Without saying a word, I handed Ross my notepad. He read the first page and stopped. ‘You want to strip the entire plane back to its frame?’ he said. ‘The wings and the tail fuselage—stripped right back?’
‘Yes, sorry,’ I said, glancing at Benny. ‘And we want to replace all the tacks with screws.’
Ross pointed the notebook angrily at me. ‘The Vimy is a new, superior aircraft—and you want me to tell Rex Pierson to start again? This is absurd.’
‘Ross,’ Benny said, ‘she’s been designed to make a few flights to Germany and then come home for an overhaul. We need to get her into the air every day for 30 days. And in some places she’ll be lucky to get an oil change.’
‘All the vibration, all those changes in temperature,’ I said. ‘She won’t make it.’
Ross tossed the notepad onto the desk and sat fuming.
‘Okay,’ he said at last. ‘There’s no point going through the rest of that list until we ask Rex if he’ll strip his machine for us. And whether he can get it done before bloody Poulet’s eating Christmas dinner with the prime minister in Melbourne.’ He ran a hand through his hair before snatching up the notebook. ‘Wait here.’
Benny pulled a face like a guilty kid, and I waved him to stop in case we started laughing. I looked around the office. Aircraft manuals were arranged in bookcases and a blueprint was spread over a drawing table. The desk was almost empty except for pad of paper, a pen, four pencils and a maidenhair fern.
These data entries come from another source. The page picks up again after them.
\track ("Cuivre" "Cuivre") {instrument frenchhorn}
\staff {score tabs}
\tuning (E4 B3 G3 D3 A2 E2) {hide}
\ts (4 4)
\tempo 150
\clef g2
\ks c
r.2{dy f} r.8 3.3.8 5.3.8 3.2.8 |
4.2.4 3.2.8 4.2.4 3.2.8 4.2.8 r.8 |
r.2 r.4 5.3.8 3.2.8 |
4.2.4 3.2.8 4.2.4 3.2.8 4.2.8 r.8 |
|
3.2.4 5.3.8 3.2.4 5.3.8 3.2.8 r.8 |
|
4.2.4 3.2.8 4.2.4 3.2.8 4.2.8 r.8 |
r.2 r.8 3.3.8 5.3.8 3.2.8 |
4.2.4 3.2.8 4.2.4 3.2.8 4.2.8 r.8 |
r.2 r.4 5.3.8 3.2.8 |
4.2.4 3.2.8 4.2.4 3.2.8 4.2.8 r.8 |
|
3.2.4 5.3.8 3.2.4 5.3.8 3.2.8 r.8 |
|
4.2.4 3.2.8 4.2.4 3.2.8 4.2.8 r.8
‘Right gentlemen,’ Mr Pierson boomed as he returned to the room. ‘Ross tells me you’d like the Vimy stripped.’
I coughed. ‘Would that be possible, Mr Pierson?’
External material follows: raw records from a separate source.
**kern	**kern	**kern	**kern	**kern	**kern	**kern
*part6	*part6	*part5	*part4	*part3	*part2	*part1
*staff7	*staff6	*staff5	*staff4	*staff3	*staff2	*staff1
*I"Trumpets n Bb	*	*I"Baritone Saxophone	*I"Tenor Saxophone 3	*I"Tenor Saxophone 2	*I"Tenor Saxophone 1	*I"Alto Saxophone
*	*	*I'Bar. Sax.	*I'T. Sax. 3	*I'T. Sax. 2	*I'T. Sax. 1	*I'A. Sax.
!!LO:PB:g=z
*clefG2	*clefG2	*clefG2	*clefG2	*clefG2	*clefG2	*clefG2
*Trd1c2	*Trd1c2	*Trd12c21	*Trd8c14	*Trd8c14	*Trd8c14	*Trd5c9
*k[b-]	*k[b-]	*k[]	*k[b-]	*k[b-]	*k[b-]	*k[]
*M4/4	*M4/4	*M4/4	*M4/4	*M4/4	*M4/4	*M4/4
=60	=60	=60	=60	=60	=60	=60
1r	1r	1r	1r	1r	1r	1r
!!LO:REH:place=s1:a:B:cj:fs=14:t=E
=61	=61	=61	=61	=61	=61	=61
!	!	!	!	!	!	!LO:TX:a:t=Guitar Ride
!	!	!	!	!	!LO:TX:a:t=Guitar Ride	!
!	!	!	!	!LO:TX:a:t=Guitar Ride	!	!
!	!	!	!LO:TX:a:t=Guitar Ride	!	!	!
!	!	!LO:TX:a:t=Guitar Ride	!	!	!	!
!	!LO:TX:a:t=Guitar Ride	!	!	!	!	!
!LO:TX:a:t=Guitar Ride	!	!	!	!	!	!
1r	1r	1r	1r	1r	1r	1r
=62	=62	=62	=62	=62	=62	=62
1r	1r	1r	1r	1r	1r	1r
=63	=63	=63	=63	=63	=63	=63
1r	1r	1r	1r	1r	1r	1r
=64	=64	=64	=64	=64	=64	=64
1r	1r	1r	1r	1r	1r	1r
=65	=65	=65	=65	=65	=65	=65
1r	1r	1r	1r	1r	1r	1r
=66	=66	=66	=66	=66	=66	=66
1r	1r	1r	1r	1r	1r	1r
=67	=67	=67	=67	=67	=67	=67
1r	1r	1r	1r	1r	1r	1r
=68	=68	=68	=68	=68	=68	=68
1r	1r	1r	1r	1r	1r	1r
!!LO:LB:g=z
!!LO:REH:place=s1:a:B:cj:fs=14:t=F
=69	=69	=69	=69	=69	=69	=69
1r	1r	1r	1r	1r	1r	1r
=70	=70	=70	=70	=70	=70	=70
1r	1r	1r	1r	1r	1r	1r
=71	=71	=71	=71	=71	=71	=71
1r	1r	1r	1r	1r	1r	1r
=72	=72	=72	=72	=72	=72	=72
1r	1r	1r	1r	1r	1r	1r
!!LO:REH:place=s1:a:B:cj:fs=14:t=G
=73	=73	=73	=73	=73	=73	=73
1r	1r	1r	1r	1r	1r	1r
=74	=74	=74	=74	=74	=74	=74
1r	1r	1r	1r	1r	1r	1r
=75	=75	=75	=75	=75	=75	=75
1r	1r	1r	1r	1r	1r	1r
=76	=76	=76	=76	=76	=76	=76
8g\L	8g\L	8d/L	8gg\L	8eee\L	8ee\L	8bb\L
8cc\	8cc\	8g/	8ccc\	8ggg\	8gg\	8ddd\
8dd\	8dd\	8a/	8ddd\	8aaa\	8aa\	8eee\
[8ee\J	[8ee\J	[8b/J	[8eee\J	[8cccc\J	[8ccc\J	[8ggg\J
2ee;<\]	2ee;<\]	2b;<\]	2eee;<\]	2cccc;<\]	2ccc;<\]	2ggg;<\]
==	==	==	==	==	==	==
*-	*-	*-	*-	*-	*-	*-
‘Call me Rex,’ he said. ‘My father’s Mr Pierson. He’s a rector up in Norfolk, and a rector I most certainly am not. We can strip the plane. It’s a fine idea, given the journey you’re about to undertake. How many women do you want?’
Benny frowned. ‘Women?’
‘Men still do the specialist mechanical work, of course, but we had 25 girls dedicated to the build of each and every machine,’ Rex said. He looked at our blank faces. ‘Shortage of men during the war! You can have as many girls as you’d like.’
Benny looked at me and raised an eyebrow. ‘Will 25 women do you, Wal?’
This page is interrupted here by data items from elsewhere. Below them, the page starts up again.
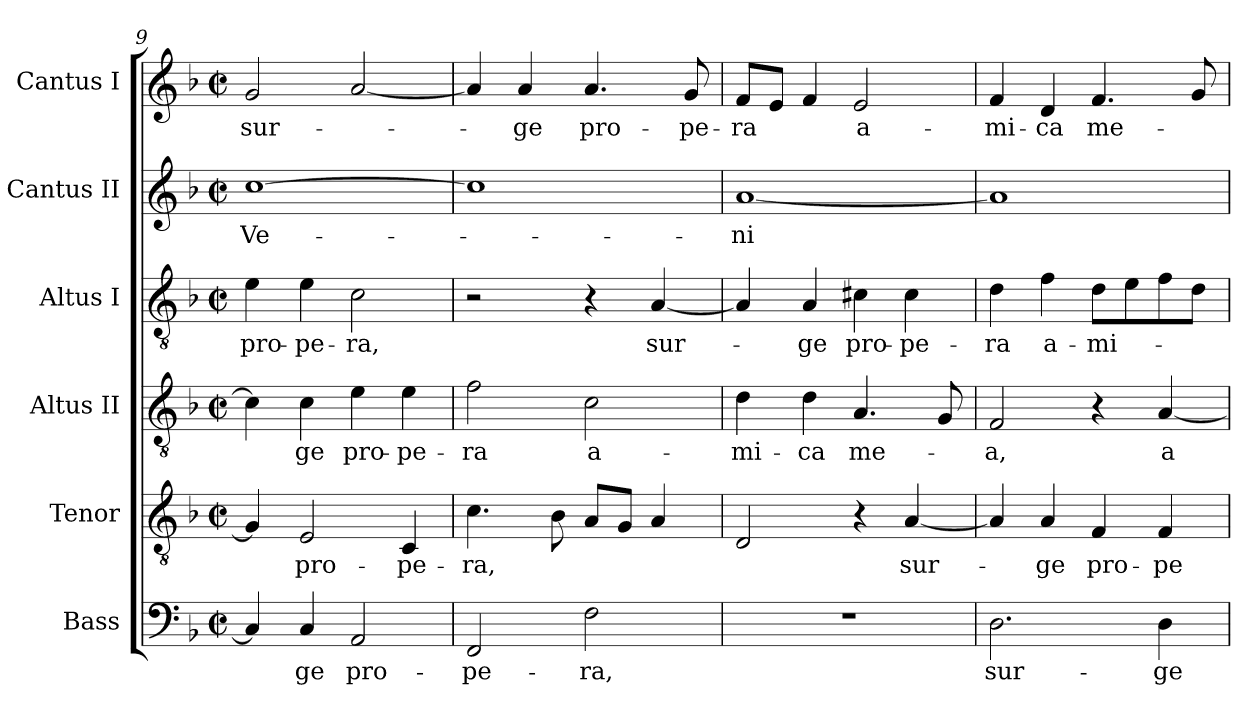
**kern	**text	**kern	**text	**kern	**text	**kern	**text	**kern	**text	**kern	**text
*part6	*part6	*part5	*part5	*part4	*part4	*part3	*part3	*part2	*part2	*part1	*part1
*staff6	*staff6	*staff5	*staff5	*staff4	*staff4	*staff3	*staff3	*staff2	*staff2	*staff1	*staff1
*I"Bass	*	*I"Tenor	*	*I"Altus II	*	*I"Altus I	*	*I"Cantus II	*	*I"Cantus I	*
*I'B.	*	*I'T.	*	*I'A. II	*	*I'A. I	*	*I'S. II	*	*I'S. I	*
*clefF4	*	*clefGv2	*	*clefGv2	*	*clefGv2	*	*clefG2	*	*clefG2	*
*	*	*ITrd7c12	*	*	*	*	*	*	*	*	*
*k[b-]	*	*k[b-]	*	*k[b-]	*	*k[b-]	*	*k[b-]	*	*k[b-]	*
*F:	*	*F:	*	*F:	*	*F:	*	*F:	*	*F:	*
*M2/2	*	*M2/2	*	*M2/2	*	*M2/2	*	*M2/2	*	*M2/2	*
*met(c|)	*	*met(c|)	*	*met(c|)	*	*met(c|)	*	*met(c|)	*	*met(c|)	*
=9	=9	=9	=9	=9	=9	=9	=9	=9	=9	=9	=9
!	!	!	!	!	!	!	!LO:LY:b:color=#000000	!	!	!	!
!	!	!	!	!	!	!	!	!	!LO:LY:b:color=#000000	!	!
!	!	!	!	!	!	!	!	!	!	!	!LO:LY:b:color=#000000
4Ci/]	.	4GGi/]	.	4ci\]	.	4ei\	pro-	[>1cci	Ve-	2gi/	sur-
!	!LO:LY:b:color=#000000	!	!	!	!	!	!	!	!	!	!
!	!	!	!LO:LY:b:color=#000000	!	!	!	!	!	!	!	!
!	!	!	!	!	!LO:LY:b:color=#000000	!	!	!	!	!	!
!	!	!	!	!	!	!	!LO:LY:b:color=#000000	!	!	!	!
4Ci/	-ge	2EEi/	pro-	4ci\	-ge	4ei\	-pe-	.	.	.	.
!	!LO:LY:b:color=#000000	!	!	!	!	!	!	!	!	!	!
!	!	!	!	!	!LO:LY:b:color=#000000	!	!	!	!	!	!
!	!	!	!	!	!	!	!LO:LY:b:color=#000000	!	!	!	!
2AAi/	pro-	.	.	4ei\	pro-	2ci\	-ra,	.	.	[<2ai/	.
!	!	!	!LO:LY:b:color=#000000	!	!	!	!	!	!	!	!
!	!	!	!	!	!LO:LY:b:color=#000000	!	!	!	!	!	!
.	.	4CCi/	-pe-	4ei\	-pe-	.	.	.	.	.	.
=10	=10	=10	=10	=10	=10	=10	=10	=10	=10	=10	=10
!	!LO:LY:b:color=#000000	!	!	!	!	!	!	!	!	!	!
!	!	!	!LO:LY:b:color=#000000	!	!	!	!	!	!	!	!
!	!	!	!	!	!LO:LY:b:color=#000000	!	!	!	!	!	!
2FFi/	-pe-	4.Ci\	-ra,	2fi\	-ra	2r	.	1cci]	.	4ai/]	.
!	!	!	!	!	!	!	!	!	!	!	!LO:LY:b:color=#000000
.	.	.	.	.	.	.	.	.	.	4ai/	-ge
.	.	8BB-i\	.	.	.	.	.	.	.	.	.
!	!LO:LY:b:color=#000000	!	!	!	!	!	!	!	!	!	!
!	!	!	!	!	!LO:LY:b:color=#000000	!	!	!	!	!	!
!	!	!	!	!	!	!	!	!	!	!	!LO:LY:b:color=#000000
2Fi\	-ra,	8AAi/L	.	2ci\	a-	4r	.	.	.	4.ai/	pro-
.	.	8GGi/J	.	.	.	.	.	.	.	.	.
!	!	!	!	!	!	!	!LO:LY:b:color=#000000	!	!	!	!
.	.	4AAi/	.	.	.	[<4Ai/	sur-	.	.	.	.
!	!	!	!	!	!	!	!	!	!	!	!LO:LY:b:color=#000000
.	.	.	.	.	.	.	.	.	.	8gi/	-pe-
=11	=11	=11	=11	=11	=11	=11	=11	=11	=11	=11	=11
!	!	!	!	!	!LO:LY:b:color=#000000	!	!	!	!	!	!
!	!	!	!	!	!	!	!	!	!LO:LY:b:color=#000000	!	!
!	!	!	!	!	!	!	!	!	!	!	!LO:LY:b:color=#000000
1r	.	2DDi/	.	4di\	-mi-	4Ai/]	.	[<1ai	-ni	8fi/L	-ra
.	.	.	.	.	.	.	.	.	.	8ei/J	.
!	!	!	!	!	!LO:LY:b:color=#000000	!	!	!	!	!	!
!	!	!	!	!	!	!	!LO:LY:b:color=#000000	!	!	!	!
.	.	.	.	4di\	-ca	4Ai/	-ge	.	.	4fi/	.
!	!	!	!	!	!LO:LY:b:color=#000000	!	!	!	!	!	!
!	!	!	!	!	!	!	!LO:LY:b:color=#000000	!	!	!	!
!	!	!	!	!	!	!	!	!	!	!	!LO:LY:b:color=#000000
.	.	4r	.	4.Ai/	me-	4c#Xi\	pro-	.	.	2ei/	a-
!	!	!	!LO:LY:b:color=#000000	!	!	!	!	!	!	!	!
!	!	!	!	!	!	!	!LO:LY:b:color=#000000	!	!	!	!
.	.	[<4AAi/	sur-	.	.	4c#i\	-pe-	.	.	.	.
.	.	.	.	8Gi/	.	.	.	.	.	.	.
=12	=12	=12	=12	=12	=12	=12	=12	=12	=12	=12	=12
!	!LO:LY:b:color=#000000	!	!	!	!	!	!	!	!	!	!
!	!	!	!	!	!LO:LY:b:color=#000000	!	!	!	!	!	!
!	!	!	!	!	!	!	!LO:LY:b:color=#000000	!	!	!	!
!	!	!	!	!	!	!	!	!	!	!	!LO:LY:b:color=#000000
2.Di\	sur-	4AAi/]	.	2Fi/	-a,	4di\	-ra	1ai]	.	4fi/	-mi-
!	!	!	!LO:LY:b:color=#000000	!	!	!	!	!	!	!	!
!	!	!	!	!	!	!	!LO:LY:b:color=#000000	!	!	!	!
!	!	!	!	!	!	!	!	!	!	!	!LO:LY:b:color=#000000
.	.	4AAi/	-ge	.	.	4fi\	a-	.	.	4di/	-ca
!	!	!	!LO:LY:b:color=#000000	!	!	!	!	!	!	!	!
!	!	!	!	!	!	!	!LO:LY:b:color=#000000	!	!	!	!
!	!	!	!	!	!	!	!	!	!	!	!LO:LY:b:color=#000000
.	.	4FFi/	pro-	4r	.	8di\L	-mi-	.	.	4.fi/	me-
.	.	.	.	.	.	8ei\	.	.	.	.	.
!	!LO:LY:b:color=#000000	!	!	!	!	!	!	!	!	!	!
!	!	!	!LO:LY:b:color=#000000	!	!	!	!	!	!	!	!
!	!	!	!	!	!LO:LY:b:color=#000000	!	!	!	!	!	!
4Di\	-ge	4FFi/	-pe-	[<4Ai/	a-	8fi\	.	.	.	.	.
.	.	.	.	.	.	8di\J	.	.	.	8gi/	.
=	=	=	=	=	=	=	=	=	=	=	=
*-	*-	*-	*-	*-	*-	*-	*-	*-	*-	*-	*-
It was seven o’clock in the morning, right on dawn, crisp and clear. We were running laps of the Brooklands motor-racing circuit, and I could see Ross out in front on the wide cement track. He was always out in front.
Hundreds of starlings were singing in huge pines down one side of the circuit. Their whistles and trills made me feel I could take on the world. I couldn’t wait to tell my brother Jack I’d tested the circuit at Brooklands. He’d laugh that I’d done it on two legs instead of on four wheels. I could almost hear him: ‘Trust you to do things arse-about!’
As young blokes, we’d read about motoring and aviation records being broken at Brooklands. The circuit had opened in 1907 to test British cars at a time when the French were winning all the laurels. Aviation and motor manufacturing companies had sprung up around the track, and one of those companies was Vickers. The huge Vickers Sheds with their rolling doors opened right onto the famous Railway Straight.
Then 1914 came along and all manufacturing at Brooklands was requisitioned by the war office. By the end of 1918, the race track, 100-ft wide with huge banked turns, was in a sorry state after being used as a thoroughfare for heavy defence vehicles.
Car racing was due to start again in early 1920, and labourers were busy with repairs. Part of me was sorry we were going to miss it.